### DATA RECORDS ###
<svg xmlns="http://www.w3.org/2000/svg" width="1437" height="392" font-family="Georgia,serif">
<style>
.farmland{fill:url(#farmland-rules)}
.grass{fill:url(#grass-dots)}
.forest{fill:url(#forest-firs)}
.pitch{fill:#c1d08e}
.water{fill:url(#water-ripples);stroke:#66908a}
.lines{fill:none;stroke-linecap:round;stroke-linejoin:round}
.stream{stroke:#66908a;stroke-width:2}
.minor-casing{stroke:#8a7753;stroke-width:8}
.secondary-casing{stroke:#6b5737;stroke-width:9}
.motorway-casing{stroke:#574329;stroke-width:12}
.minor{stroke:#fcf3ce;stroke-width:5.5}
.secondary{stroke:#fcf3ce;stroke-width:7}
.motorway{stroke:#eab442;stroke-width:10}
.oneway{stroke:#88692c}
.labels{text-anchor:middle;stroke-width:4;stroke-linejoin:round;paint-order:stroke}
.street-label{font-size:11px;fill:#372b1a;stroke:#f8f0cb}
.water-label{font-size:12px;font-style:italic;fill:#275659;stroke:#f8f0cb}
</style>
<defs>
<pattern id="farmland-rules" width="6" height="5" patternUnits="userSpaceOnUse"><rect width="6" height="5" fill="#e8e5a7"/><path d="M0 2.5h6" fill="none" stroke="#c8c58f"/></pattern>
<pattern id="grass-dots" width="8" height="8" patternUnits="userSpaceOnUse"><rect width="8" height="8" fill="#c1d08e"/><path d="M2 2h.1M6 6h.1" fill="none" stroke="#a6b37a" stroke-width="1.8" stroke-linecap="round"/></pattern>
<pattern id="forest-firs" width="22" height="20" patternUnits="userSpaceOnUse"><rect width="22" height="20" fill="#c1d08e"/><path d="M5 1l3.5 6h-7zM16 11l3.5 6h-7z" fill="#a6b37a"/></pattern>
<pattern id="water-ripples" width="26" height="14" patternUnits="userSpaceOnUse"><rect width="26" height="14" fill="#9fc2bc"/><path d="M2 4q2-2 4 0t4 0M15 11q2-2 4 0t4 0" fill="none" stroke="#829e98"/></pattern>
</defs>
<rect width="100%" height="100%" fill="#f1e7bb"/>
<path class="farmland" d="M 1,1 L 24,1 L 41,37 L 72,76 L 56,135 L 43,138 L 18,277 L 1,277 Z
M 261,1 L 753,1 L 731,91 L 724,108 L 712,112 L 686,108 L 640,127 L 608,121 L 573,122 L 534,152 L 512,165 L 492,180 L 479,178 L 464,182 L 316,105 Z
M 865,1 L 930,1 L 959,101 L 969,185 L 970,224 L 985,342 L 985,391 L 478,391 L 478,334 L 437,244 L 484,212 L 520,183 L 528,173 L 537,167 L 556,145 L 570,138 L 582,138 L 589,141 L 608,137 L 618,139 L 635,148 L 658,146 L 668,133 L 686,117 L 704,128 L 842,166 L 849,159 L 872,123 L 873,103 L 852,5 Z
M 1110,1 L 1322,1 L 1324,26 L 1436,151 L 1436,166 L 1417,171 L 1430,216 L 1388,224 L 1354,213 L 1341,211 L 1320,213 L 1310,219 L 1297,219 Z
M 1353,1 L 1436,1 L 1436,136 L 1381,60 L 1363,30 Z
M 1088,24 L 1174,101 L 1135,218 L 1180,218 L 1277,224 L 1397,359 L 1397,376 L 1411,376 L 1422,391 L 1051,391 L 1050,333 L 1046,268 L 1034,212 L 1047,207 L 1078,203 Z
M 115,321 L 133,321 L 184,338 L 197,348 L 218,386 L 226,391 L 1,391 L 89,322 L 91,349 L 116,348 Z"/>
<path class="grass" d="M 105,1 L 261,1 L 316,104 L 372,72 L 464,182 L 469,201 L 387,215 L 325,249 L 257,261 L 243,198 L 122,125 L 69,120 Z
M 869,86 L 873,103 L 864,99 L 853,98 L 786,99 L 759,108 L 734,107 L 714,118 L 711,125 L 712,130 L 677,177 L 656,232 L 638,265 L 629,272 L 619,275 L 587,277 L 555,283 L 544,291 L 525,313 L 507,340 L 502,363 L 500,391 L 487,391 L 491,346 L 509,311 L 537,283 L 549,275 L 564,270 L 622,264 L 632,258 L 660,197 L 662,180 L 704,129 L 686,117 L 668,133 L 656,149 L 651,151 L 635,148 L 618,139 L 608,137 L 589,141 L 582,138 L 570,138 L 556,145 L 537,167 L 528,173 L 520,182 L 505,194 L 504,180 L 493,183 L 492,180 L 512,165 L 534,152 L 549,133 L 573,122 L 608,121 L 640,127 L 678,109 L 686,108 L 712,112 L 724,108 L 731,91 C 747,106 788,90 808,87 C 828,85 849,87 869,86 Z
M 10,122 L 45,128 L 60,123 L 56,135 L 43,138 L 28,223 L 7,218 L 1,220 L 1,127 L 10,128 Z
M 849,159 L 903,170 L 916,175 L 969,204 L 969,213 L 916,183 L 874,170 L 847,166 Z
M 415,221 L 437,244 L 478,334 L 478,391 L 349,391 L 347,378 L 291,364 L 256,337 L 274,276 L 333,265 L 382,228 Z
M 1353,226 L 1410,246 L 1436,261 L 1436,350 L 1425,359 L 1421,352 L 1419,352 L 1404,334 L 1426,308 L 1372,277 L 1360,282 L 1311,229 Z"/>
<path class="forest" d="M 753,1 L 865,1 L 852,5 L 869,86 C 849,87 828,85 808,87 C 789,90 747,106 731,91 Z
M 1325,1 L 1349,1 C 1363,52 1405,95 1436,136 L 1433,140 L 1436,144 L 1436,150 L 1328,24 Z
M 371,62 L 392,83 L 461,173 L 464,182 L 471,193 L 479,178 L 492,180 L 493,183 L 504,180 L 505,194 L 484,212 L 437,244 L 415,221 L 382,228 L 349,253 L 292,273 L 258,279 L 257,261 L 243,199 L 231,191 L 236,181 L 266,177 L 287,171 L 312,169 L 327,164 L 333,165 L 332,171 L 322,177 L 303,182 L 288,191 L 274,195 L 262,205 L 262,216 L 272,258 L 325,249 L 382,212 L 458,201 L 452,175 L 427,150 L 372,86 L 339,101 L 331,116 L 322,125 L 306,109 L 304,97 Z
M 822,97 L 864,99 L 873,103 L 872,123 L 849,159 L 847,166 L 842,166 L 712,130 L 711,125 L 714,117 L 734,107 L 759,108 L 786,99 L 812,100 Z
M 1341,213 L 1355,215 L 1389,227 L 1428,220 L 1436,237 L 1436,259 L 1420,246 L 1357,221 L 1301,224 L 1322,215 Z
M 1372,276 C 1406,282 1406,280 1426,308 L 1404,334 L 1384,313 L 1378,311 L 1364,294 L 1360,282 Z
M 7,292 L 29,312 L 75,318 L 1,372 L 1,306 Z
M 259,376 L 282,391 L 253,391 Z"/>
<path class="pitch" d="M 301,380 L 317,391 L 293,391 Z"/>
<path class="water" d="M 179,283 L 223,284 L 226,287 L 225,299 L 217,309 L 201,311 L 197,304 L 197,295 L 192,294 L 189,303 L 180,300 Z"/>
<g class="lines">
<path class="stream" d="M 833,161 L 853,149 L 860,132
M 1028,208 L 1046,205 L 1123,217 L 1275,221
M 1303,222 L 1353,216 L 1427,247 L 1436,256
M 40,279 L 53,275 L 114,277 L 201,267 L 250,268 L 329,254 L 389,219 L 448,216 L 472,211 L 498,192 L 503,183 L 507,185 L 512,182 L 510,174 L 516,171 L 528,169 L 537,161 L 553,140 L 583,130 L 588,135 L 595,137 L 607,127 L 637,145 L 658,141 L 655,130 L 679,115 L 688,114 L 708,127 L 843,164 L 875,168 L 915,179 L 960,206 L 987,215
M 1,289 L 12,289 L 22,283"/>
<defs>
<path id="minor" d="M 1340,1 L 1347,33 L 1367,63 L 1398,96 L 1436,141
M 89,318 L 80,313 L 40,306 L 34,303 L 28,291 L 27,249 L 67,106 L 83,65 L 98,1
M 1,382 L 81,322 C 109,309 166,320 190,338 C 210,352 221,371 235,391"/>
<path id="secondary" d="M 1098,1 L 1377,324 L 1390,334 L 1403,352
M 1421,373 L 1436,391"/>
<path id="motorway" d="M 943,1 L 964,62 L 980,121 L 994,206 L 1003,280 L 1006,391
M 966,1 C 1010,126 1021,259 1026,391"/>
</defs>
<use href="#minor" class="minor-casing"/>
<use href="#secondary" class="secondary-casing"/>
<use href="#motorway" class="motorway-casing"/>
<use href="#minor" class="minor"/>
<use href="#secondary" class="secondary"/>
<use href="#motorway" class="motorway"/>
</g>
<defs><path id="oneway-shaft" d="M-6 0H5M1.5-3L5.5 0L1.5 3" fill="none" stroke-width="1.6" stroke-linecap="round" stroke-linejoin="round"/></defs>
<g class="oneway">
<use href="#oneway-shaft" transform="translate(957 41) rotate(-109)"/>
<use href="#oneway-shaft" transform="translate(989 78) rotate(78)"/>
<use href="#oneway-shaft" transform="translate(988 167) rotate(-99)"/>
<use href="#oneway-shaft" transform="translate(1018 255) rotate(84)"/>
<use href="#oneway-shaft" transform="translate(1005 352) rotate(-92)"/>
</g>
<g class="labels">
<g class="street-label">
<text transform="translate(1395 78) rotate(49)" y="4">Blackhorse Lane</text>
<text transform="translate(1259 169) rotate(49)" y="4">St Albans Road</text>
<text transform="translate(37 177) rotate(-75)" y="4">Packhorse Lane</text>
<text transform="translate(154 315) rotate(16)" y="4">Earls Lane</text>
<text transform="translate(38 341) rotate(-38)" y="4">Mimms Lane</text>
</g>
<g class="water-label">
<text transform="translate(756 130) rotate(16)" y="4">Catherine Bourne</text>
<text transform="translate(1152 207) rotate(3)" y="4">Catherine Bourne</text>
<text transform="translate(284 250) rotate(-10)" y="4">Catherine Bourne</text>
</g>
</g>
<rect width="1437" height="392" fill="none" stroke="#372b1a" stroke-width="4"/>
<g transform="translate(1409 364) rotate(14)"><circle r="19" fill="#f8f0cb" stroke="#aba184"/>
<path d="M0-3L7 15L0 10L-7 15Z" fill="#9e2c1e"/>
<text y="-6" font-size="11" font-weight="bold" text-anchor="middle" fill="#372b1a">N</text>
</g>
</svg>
###
> **YOUR INSTRUCTIONS**: Return each line among the entries that holds the word "Bourne".

> **RESPONSE TO THIS TASK**:
<text transform="translate(756 130) rotate(16)" y="4">Catherine Bourne</text>
<text transform="translate(1152 207) rotate(3)" y="4">Catherine Bourne</text>
<text transform="translate(284 250) rotate(-10)" y="4">Catherine Bourne</text>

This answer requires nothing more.